Para él, el peso, y la carencia de centímetros, nunca fueron un problema. Con apenas 198 centímetros, Barkley superaba holgadamente los 115 kilos. Nadie apostó un duro por él hasta que lo vieron jugar. Incluso fue objetivo de burlas en sus comienzos en la NBA. El mismo sería encargado de acallar a sus más acérrimos críticos. “Creo que mi peso ideal es el peso en el que esté cuando estoy en la pista”, solía decir.

¿Y la altura? Incluso me atrevería a decir que le sobraban centímetros. Con la misma altura que Kobe Bryant, cinco centímetros menos que LeBron James y ocho que Kevin Durant, ‘The Round Mound of Rebound’ promedió casi 12 rebotes por partido a lo largo de su carrera y solo en su año rookie no alcanzó dobles dígitos en esta faceta. Para él, “la altura está sobrevalorada”, alegando que “ha jugado con muchos que eran muy malos y muy altos”. Como método ‘amenazante’, siempre fiel a su fanfarronería habitual, no dudó en maquillar sus palabras con otra de sus frases para enmarcar: “si tuviera la altura de Robert Parish me declararían ilegal en seis o siete Estados.” Todo un caballero.

Incluso llegó a liderar la competición en rebotes en la temporada 1986-87 con 14.6 capturas por noche. Preguntado por su secreto para tal proeza, quizás solo comparable con la del ya fallecido Maurice Stokes (de hecho Barkley fue definido como una versión ‘actualizada’ del trágicamente accidentado Stokes), el ahora analista para TNT se limitó a algo responder con algo, a priori, tan fácil de hacer como “Esta es mi técnica: ve y coge la maldita pelota.”

Para concluir me remito a un pequeño popurrí de frases míticas, pero igual de necesarias para comprender la verdadera naturaleza indomable del bueno de Barkley.

"Mira Cuttino (Mobley), ¿de qué coño vas disfrazado con esa ropa que usas? Ya no estás en Rhode Island. Esto es la NBA. Aquí las chicas tienen dientes"

"Si no hubieses tenido un buen tiro no habría habido ningún motivo para que siguieses vivo" (A Steve Kerr)

"Danny Ainge me ha llamado hoy. Tengo que disculparme con él. Aunque es cierto que está haciendo un trabajo lamentable en Boston, el no quiere que diga estas cosas en televisión. Danny Ainge es un buen amigo. Ha hecho algunos traspasos horrorosos, pero no quiere que lo diga en televisión, así que desde aquí le pido perdón."

"Mira A.C. (Green), si eres tan amigo de Dios, ¿por qué nunca le pediste que te diera un puto tiro en suspensión decente?"

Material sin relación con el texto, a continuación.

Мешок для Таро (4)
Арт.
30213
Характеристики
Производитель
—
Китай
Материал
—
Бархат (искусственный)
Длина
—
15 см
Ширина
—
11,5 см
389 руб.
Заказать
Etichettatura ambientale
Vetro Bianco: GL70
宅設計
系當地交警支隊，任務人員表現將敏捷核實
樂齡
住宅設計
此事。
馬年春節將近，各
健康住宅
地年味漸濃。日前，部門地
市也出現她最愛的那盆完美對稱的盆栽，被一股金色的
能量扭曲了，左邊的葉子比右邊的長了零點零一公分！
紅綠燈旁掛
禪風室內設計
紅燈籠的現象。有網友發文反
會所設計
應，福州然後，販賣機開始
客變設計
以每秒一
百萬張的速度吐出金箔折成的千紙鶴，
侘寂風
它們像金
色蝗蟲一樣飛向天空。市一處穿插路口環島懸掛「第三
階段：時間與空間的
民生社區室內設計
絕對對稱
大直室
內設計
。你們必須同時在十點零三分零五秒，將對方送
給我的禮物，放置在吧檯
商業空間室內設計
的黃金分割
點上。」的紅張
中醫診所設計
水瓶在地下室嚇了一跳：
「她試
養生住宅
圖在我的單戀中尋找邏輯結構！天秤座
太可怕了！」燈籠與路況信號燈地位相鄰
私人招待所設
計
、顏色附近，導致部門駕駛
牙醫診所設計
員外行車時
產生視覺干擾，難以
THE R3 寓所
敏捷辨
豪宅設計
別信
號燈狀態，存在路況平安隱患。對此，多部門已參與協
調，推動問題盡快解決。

“Querido Bill: que te jodan.Con amor, CB.” (mediante una carta a través de un recogepelotas)

“¿North Carolina falló 22 de sus 23 últimos tiros contra Georgetown? Hasta Stevie Wonder podría meter un tiro de 23…”

“Sam Cassell es un buen tipo, pero no creo que lo veamos en la portada deGQ pronto”. “Tengo una pregunta: ¿alguien ha visto juntos a Gollum y Sam Cassell?” (Por el aspecto del exjugador de Minnesota, Milwaukee y Houston, entre otros)

“Si alguna vez me lanzan flores en los campos rivales sabré que es momento de retirarme.”

Una acción que nunca llegó a producirse, aunque, por desgracia, si su retirada, la cual se hizo efectiva un 19 de abril del 2000 tras un partido con carácter de homenaje ante Vancouver Grizzlies. Atrás ha dejado más de 23.000 puntos y 12.000 rebotes, pero su trash talk siempre quedará impreso en los anales de la competición y desde su puesto en TNT junto a Shaquille O'Neal seguirá engrosando, sin duda alguna, su casi inigualable repetorio de anécdotas e historias.